Convinced that this was a good idea in the first place, that was, rather than not being convinced it was a decent film, although there were plenty who watched this and saw nothing but a typical "American tourists are stupid" chiller, which didn't exactly endear it to the target audience. Yet for all the grumblings, Chernobyl Diaries (which may take place at Chernobyl, but features no diaries) actually had a great sense of location, and the premise of the characters being menaced in a place where by rights nobody should be around at all was a neat, creepy one which director Bradley Parker capitalised on thanks to scenes filmed in Eastern Europe, though not actually at the site of the disaster.

So the real star of this was that location, but it was true the revelation of what the final threat was could have been handled better. Nevertheless, the basic personality types who populated the equally basic plotline meant we didn't dither around with character sequences and got straight to the point, making for a horror which may not have relied on special effects, but coming from the creator of the Paranormal Activity franchise that wasn't so surprising after all. What it did rely on was atmosphere, and the crumbling ruins of the town this was shot in generously provided that as the four Americans, accompanied by their guide (Dimitri Diatchenko) and two hangers-on (Ingrid Bolsø Berdal and Nathan Phillips), drive into the contaminated area to sight-see.

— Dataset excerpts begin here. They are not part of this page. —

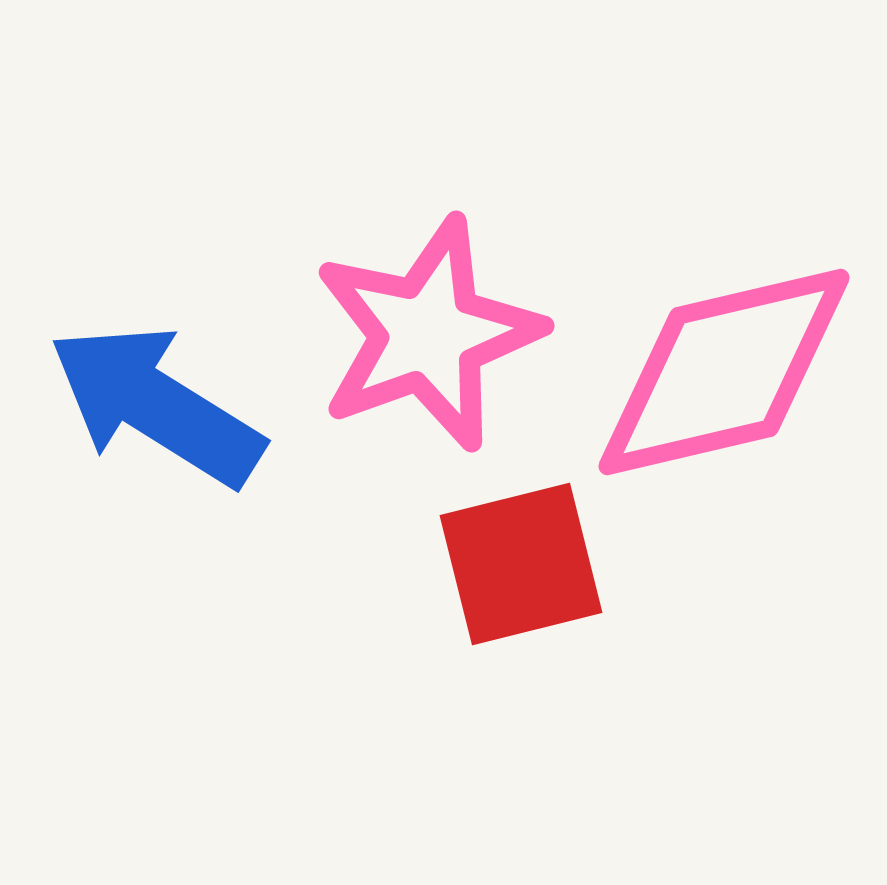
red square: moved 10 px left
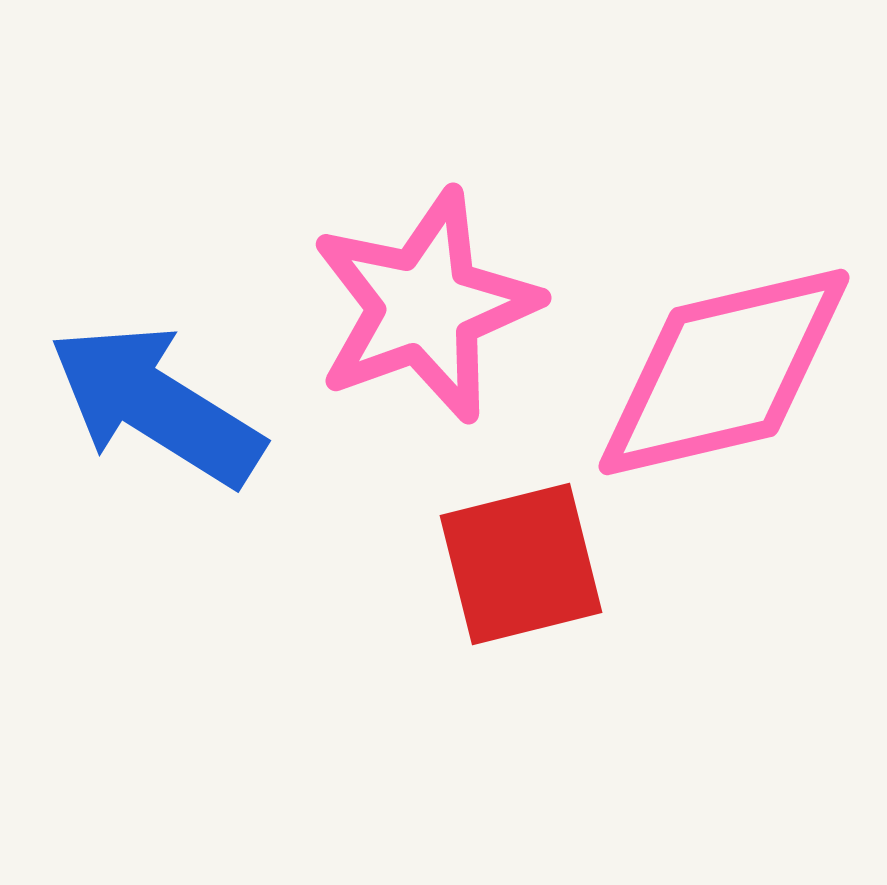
pink star: moved 3 px left, 28 px up
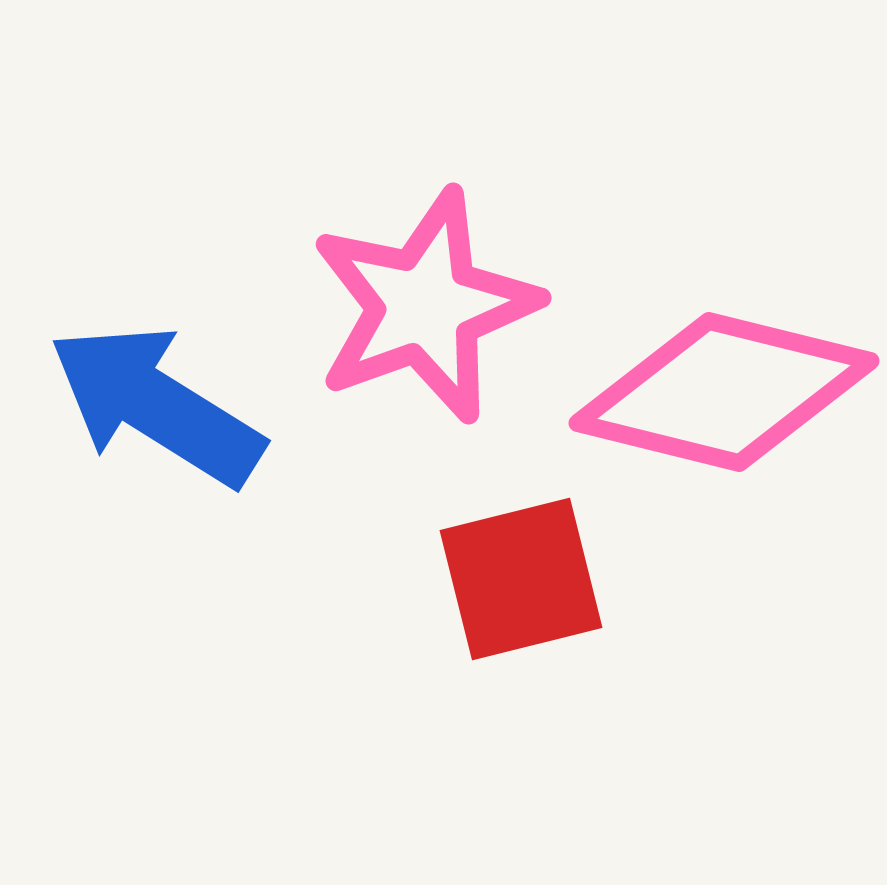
pink diamond: moved 20 px down; rotated 27 degrees clockwise
red square: moved 15 px down
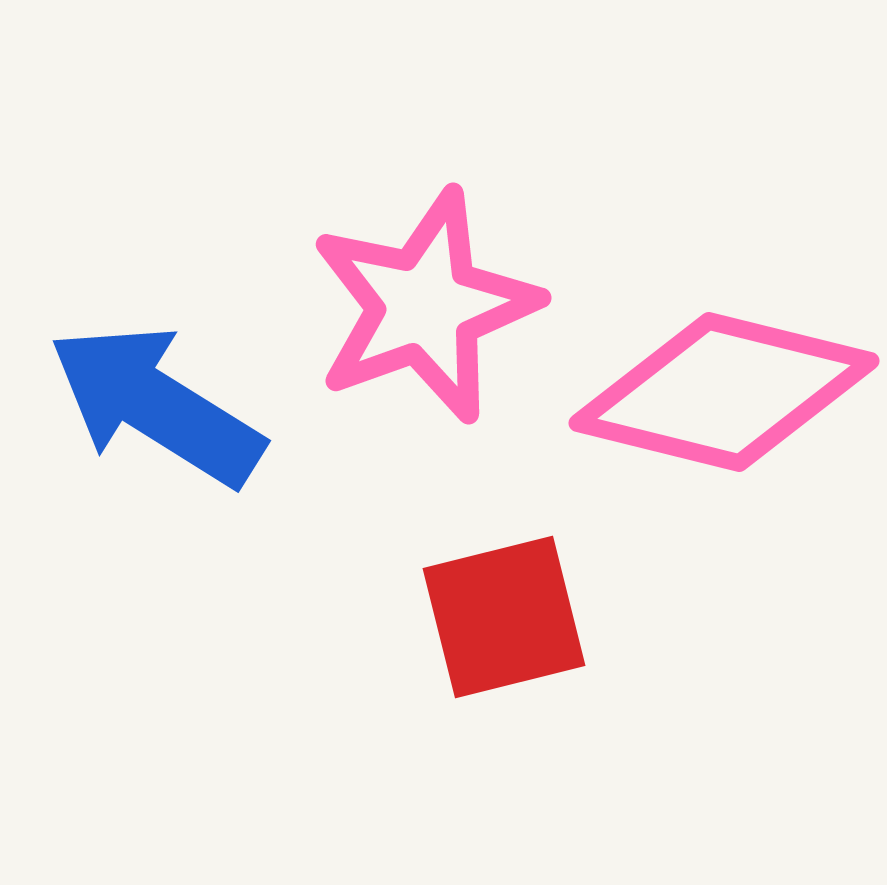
red square: moved 17 px left, 38 px down
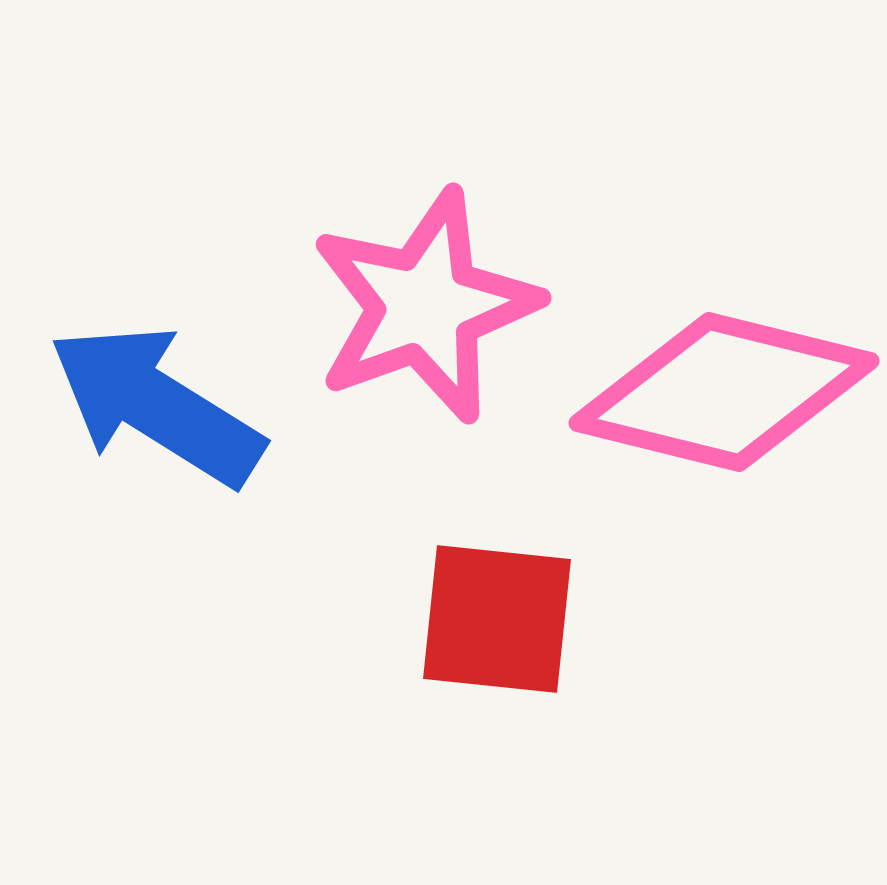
red square: moved 7 px left, 2 px down; rotated 20 degrees clockwise
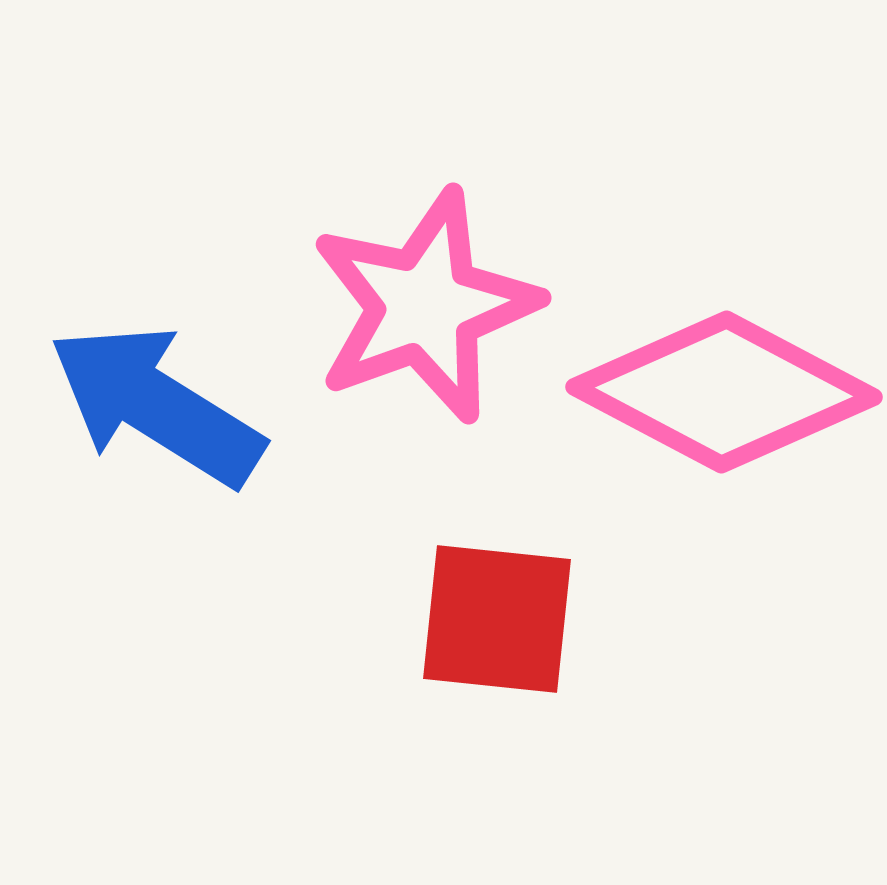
pink diamond: rotated 14 degrees clockwise
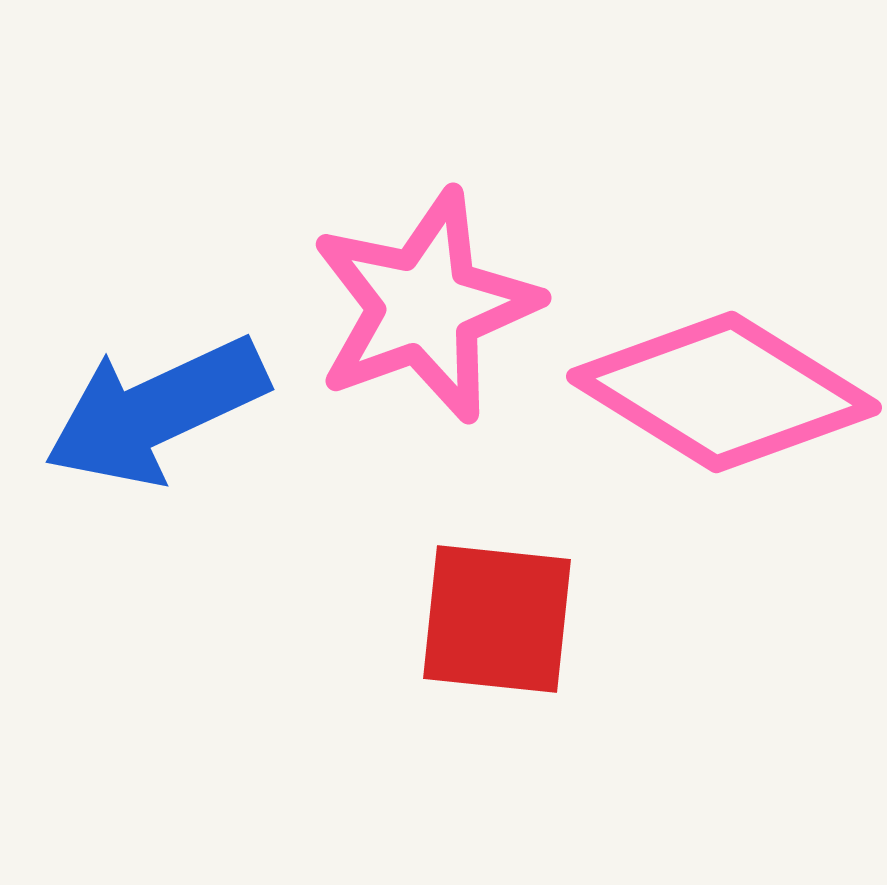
pink diamond: rotated 4 degrees clockwise
blue arrow: moved 6 px down; rotated 57 degrees counterclockwise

In a way this was accusing those who would visit places of great upheaval for tourist reasons of insensitivity itself, not that its critics would accept that, but the group certainly pay dearly for their morbid curiosity. Then again, those critics shouldn't have gotten too upset when Chernobyl Diaries was hardly worth lambasting given there were far less tasteful uses of real life catastrophes in the movies, and not many took it seriously as what would actually happen should you visit Pripyat anyway. There are genuine tours of the area which haven't resulted in anyone being deliberately attacked by whoever may still be lurking in the location, so it's not as if this was based on any hard and fast facts. What it was turned out to be nothing spectacular, but if you set aside your reservations you might find a nuts and bolts runaround distinguished by an excelllent sense of a bleak place left derelict by mankind. If everything else went much as you'd expect, then that was not so bad. Music by Diego Stocco.